= Dharmachari Aryadaka =

Dharmachari Aryadaka (1948-2003), born as Philip Miller in Seattle, Washington, was best known for being the first Buddhist chaplain in Washington state prisons.

Escaping the draft, Aryadaka traveled the world; he went to India, Nepal, the Himalayas, Morocco, and Afghanistan. He converted to Buddhism in his twenties, during his imprisonment in 1974 for 22 months in Finland on a drug charge, when he joined the Friends of the Western Buddhist Order, now the Triratna Buddhist Community. He discovered Buddhism out of his prison experience, when he "took meditation seriously and found dharma in his cell". He returned to the US 1981, and began teaching meditation in his home, and started a family in 1984.

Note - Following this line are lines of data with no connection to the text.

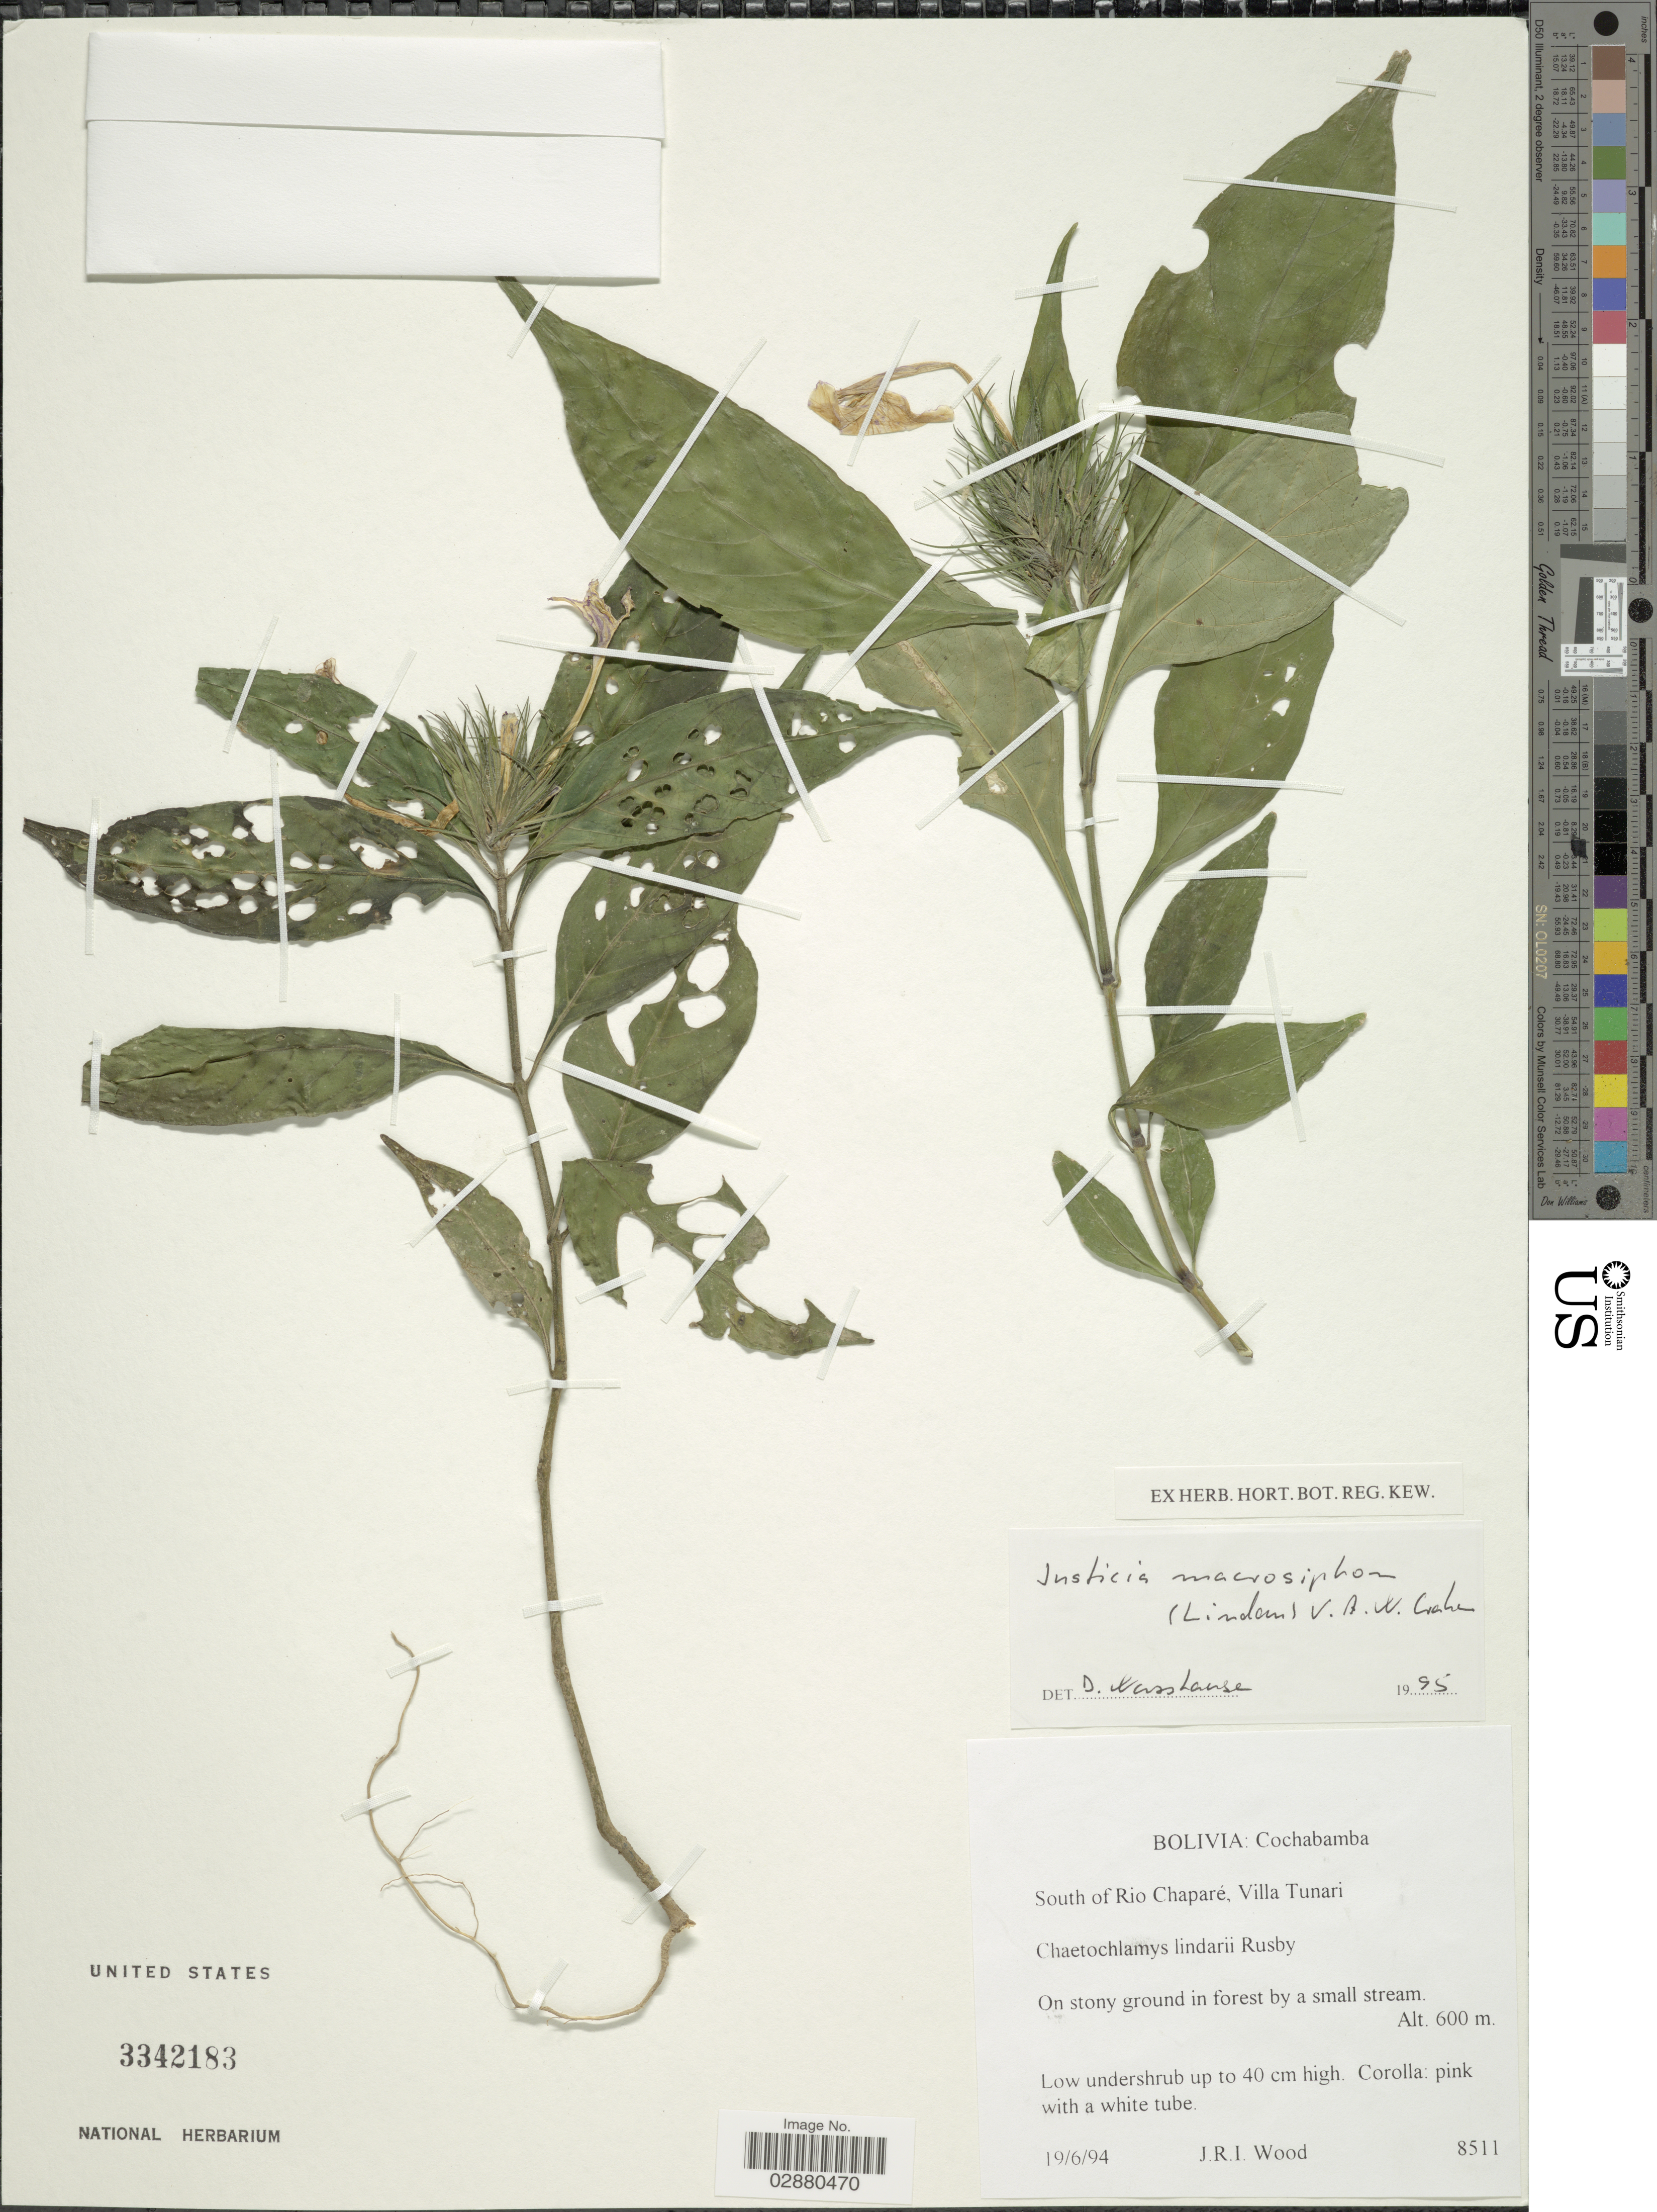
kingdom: Plantae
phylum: Tracheophyta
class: Magnoliopsida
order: Lamiales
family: Acanthaceae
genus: Justicia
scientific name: Justicia riedeliana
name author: (Nees) V.A.W. Graham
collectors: J. R. I. Wood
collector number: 8511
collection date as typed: Transcribed d/m/y: 19/6/94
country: Bolivia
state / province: Cochabamba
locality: South of Rio Chaparé, Villa Tunari.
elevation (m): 600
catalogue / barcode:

Aryadaka was ordained as a member of the FWBO in 1984, and was given his name by the order after a three-month retreat in Italy. It means "noble sky-goer" and was given to him because he "embodied lofty and spiritual ideals". While working as a land surveyor, welder, and sculpturist, Aryadaka built up the Western Buddhist Order in Seattle, co-founded the Seattle Buddhist Center on Beacon Hill, and worked with prisoners. He also worked as a volunteer and liaison between prisoners and their families. He was appointed to Washington's Religious Advisory Committee in 1998 and became the state's first paid Buddhist prison chaplain in 2000, illustrating a shift in how prison ministries reached out to less traditional religious traditions.

Aryadaka died in 2003 at the age of 55 from liver disease caused by the hepatitis C virus. He had a liver transplant four years earlier.